An increasing amount of inferences are not performed at all in the data center – they are performed on the fringes, where performance, space, heat, and cost constraints can often drive GPUs out of service. The problem here is that you can't just port the code written for Nvidia CUDA to an x86 CPU. Hence, a developer must make difficult decisions about which architectures to plan and support. These decisions affect the maintainability of the code as well as road performance over time.
Although Intel's OneAPI framework is really open, and Intel invites hardware developers to write their own libraries for non-Intel parts, obviously Xe graphics are a top-notch citizen there – as are Intel CPUs. The siren call of deep learning libraries, once written and once serviced to run on dedicated GPUs, integrated GPUs, and x86 CPUs, may be enough to spark serious interest in Xe graphics among AI developers which simple competition for performance would not.

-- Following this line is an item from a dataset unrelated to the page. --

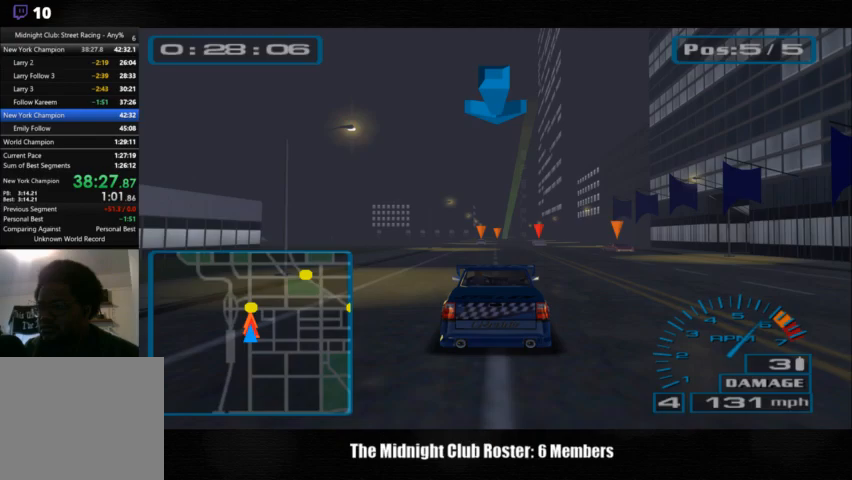
{"buttons": [], "left_stick": "center", "right_stick": "up", "events": []}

As always, it is a good idea to maintain a healthy level of skepticism when vendors make claims about unreleased hardware. That said, we've seen enough detail from Intel to draw our attention to the GPU front, especially with the (strategic?) Leaked Xe LP benchmarks to back up their claims so far.

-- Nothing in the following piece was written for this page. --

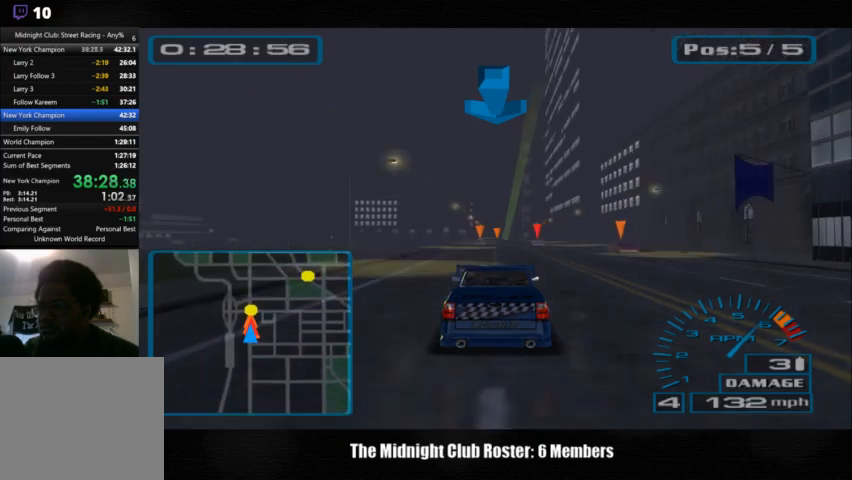
{"buttons": [], "left_stick": "center", "right_stick": "up", "events": []}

We believe the most important thing to look out for here is Intel's holistic strategy. Intel executives have been telling us for several years that the company is no longer a "CPU company" and invests as much in software as it does in hardware. In a world where it is easier to buy more hardware than hire (and manage) more developers, this seems like a smart strategy.
High quality drivers have long been a hallmark of Intel's integrated graphics. While gaming may not have been top notch on UHD graphics, the user experience has been overwhelming as expectations "just work" on all platforms. If Intel can manage to extend this "it just works" expectation to deep learning development with OneAPI, we believe there is a real opportunity to break Nvidia's current lockdown on the deep learning GPU market.
In the meantime, we're really looking forward to the Xe LP graphics debut in the real world when Tiger Lake launches in September.